In November 2015 MTG announced the $30 million add on acquisition of DreamHack, a leading e-sport arranger in Scandinavia that runs both local and global e-sport leagues, tournaments and championships. The company’s seven live events in 2014 attracted a live on-site audience of 105,000 people, while fans have watched 34 million hours of DreamHack content online.
MTG has found a mix of new forms of entertainment businesses to fill the gap from a declining demand for traditional forms of supply-decided television (-programs).

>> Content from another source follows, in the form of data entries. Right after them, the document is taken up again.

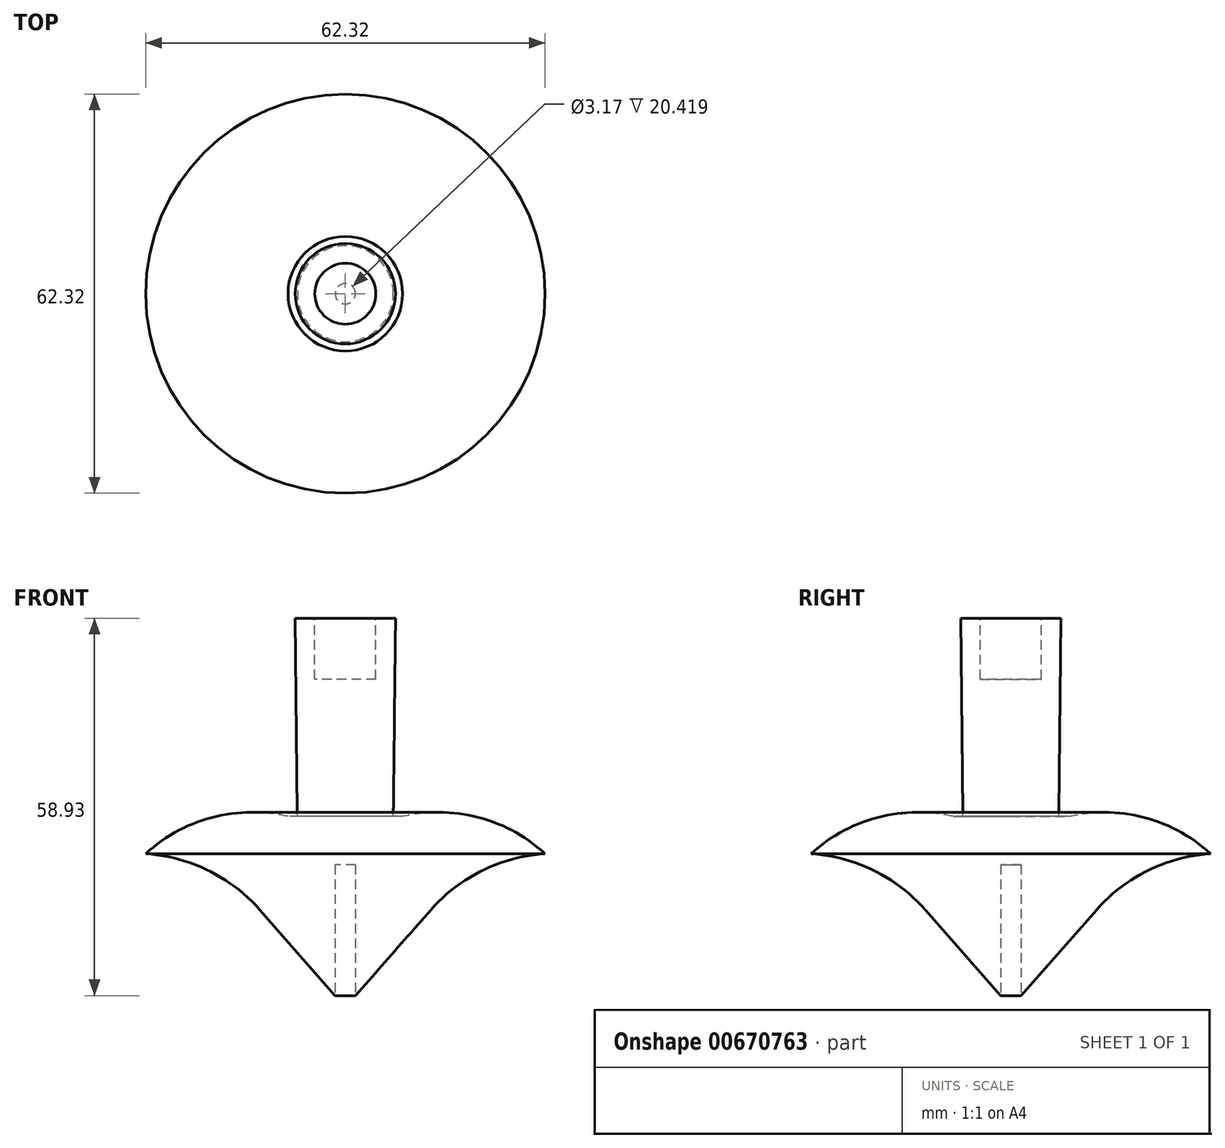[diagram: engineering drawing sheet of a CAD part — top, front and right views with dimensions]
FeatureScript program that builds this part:
annotation { "Feature Type Name" : "Feature", "Feature Type Description" : "" }
export const myFeature = defineFeature(function(context is Context, id is Id, definition is map)
    precondition{}
    {
        {
            var Q0;
            Q0=qCreatedBy(makeId("Front.planeOp"),FACE);
            var sketch = newSketch(context, id + "F0", { "sketchPlane" : qUnion([Q0])});
            skLineSegment(sketch, "E0", {"start": v(0, 0) * mm, "end": v(13.37, 15.2) * mm});
            skArc(sketch, "E1", {"start": v(13.37, 15.2) * mm, "mid": v(21.4, 21.35) * mm, "end": v(31.16, 23.96) * mm});
            skArc(sketch, "E2", {"start": v(31.16, 23.96) * mm, "mid": v(20.78, 29.64) * mm, "end": v(8.94, 29.77) * mm});
            skLineSegment(sketch, "E3", {"start": v(8.94, 29.77) * mm, "end": v(7.49, 29.77) * mm});
            skLineSegment(sketch, "E4", {"start": v(7.84, 60.74) * mm, "end": v(0, 60.74) * mm});
            skLineSegment(sketch, "E5", {"start": v(0, 60.74) * mm, "end": v(0, 0) * mm});
            skLineSegment(sketch, "E6", {"start": v(7.84, 60.74) * mm, "end": v(7.49, 29.77) * mm});
            skSolve(sketch);
        }
        {
            var Q0;
            Q0 = qSketchRegion(id + "F0", true);
            var Q1;
            Q1=sQuery(id+"F0.wireOp",EDGE,"E5");
            revolve(context, id + "F1", {"entities" : qUnion([Q0]), "axis" : qUnion([Q1]), "revolveType" : RevolveType.FULL, "surfaceOperationType" : NewSurfaceOperationType.NEW});
        }
        {
            var Q0;
            Q0=makeQuery(id+"F1.opRevolve","SWEPT_FACE",FACE,{"disambiguationData":[OSD([sQuery(id+"F0.wireOp",EDGE,"E4")])]});
            var sketch = newSketch(context, id + "F2", { "sketchPlane" : qUnion([Q0])});
            skCircle(sketch, "E7", {"center": v(0, 0) * mm, "radius": 4.76 * mm});
            skSolve(sketch);
        }
        {
            var Q0;
            Q0 = qSketchRegion(id + "F2", true);
            extrude(context, id + "F3", {"entities" : qUnion([Q0]), "operationType" : NewBodyOperationType.REMOVE, "oppositeDirection" : true, "depth" : 9.52 * mm, "offsetDistance" : 25.4 * mm});
        }
        {
            var Q0;
            Q0=qCreatedBy(makeId("Top.planeOp"),FACE);
            var sketch = newSketch(context, id + "F4", { "sketchPlane" : qUnion([Q0])});
            skCircle(sketch, "E8", {"center": v(0, 0) * mm, "radius": 1.59 * mm});
            skSolve(sketch);
        }
        {
            var Q0;
            Q0=makeQuery(id+"F4.imprint","IMPRINT",FACE,{"disambiguationData":[TD([[makeQuery(id+"F4.imprint","IMPRINT",EDGE,{"derivedFrom":sQuery(id+"F4.wireOp",EDGE,"E8")}),1.0]])]});
            extrude(context, id + "F5", {"entities" : qUnion([Q0]), "operationType" : NewBodyOperationType.REMOVE, "depth" : 22.22 * mm, "offsetDistance" : 25.4 * mm});
        }
    });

A related industry also suffering from new customer behaviors is newspaper and books with printed media losing ground to various forms of online content. Swedish media family Bonnier’s new CEO Tomas Franzen acknowledged in a December 2015 interview in Swedish daily paper Dagens Industri that while printed media currently remain a profitable business, not least printed books, those revenues are not growing and Bonnier needs to explore other entertainment and media revenues. Tomas Franzen also points out that content providing are businesses and brands separate from the technical infrastructure behind the content providers, overtime effecting business models. A standpoint similar to what telecommunication carriers experienced in the late 1990’s and early 2000 when the industry refocused on infrastructure, albeit fiber over copper, having tried to explore in-house the massively competitive content production business following the industry’s deregulation.
Internet has simplified content production and distribution across industries. The number of production entities is today absolutely massive counting everyone from the next-door neighbor, or in-house teenager, to small and large specialized content producers world-wide. To consumers this has been good news and the choice of entertainment is today cross country-borders with each of billions of consumers, not with a few national and local senior television broadcast directors deciding next month television programs.
Other industries like banking and medicine will follow similar painful change agendas as the entertainment industry, the telecom industry, the retail industry and other industries before them. Increased consumer know-how power, increased diversity of supply and new infrastructure techniques massively changing the business models and cost of delivery is already leading the way into an exciting future.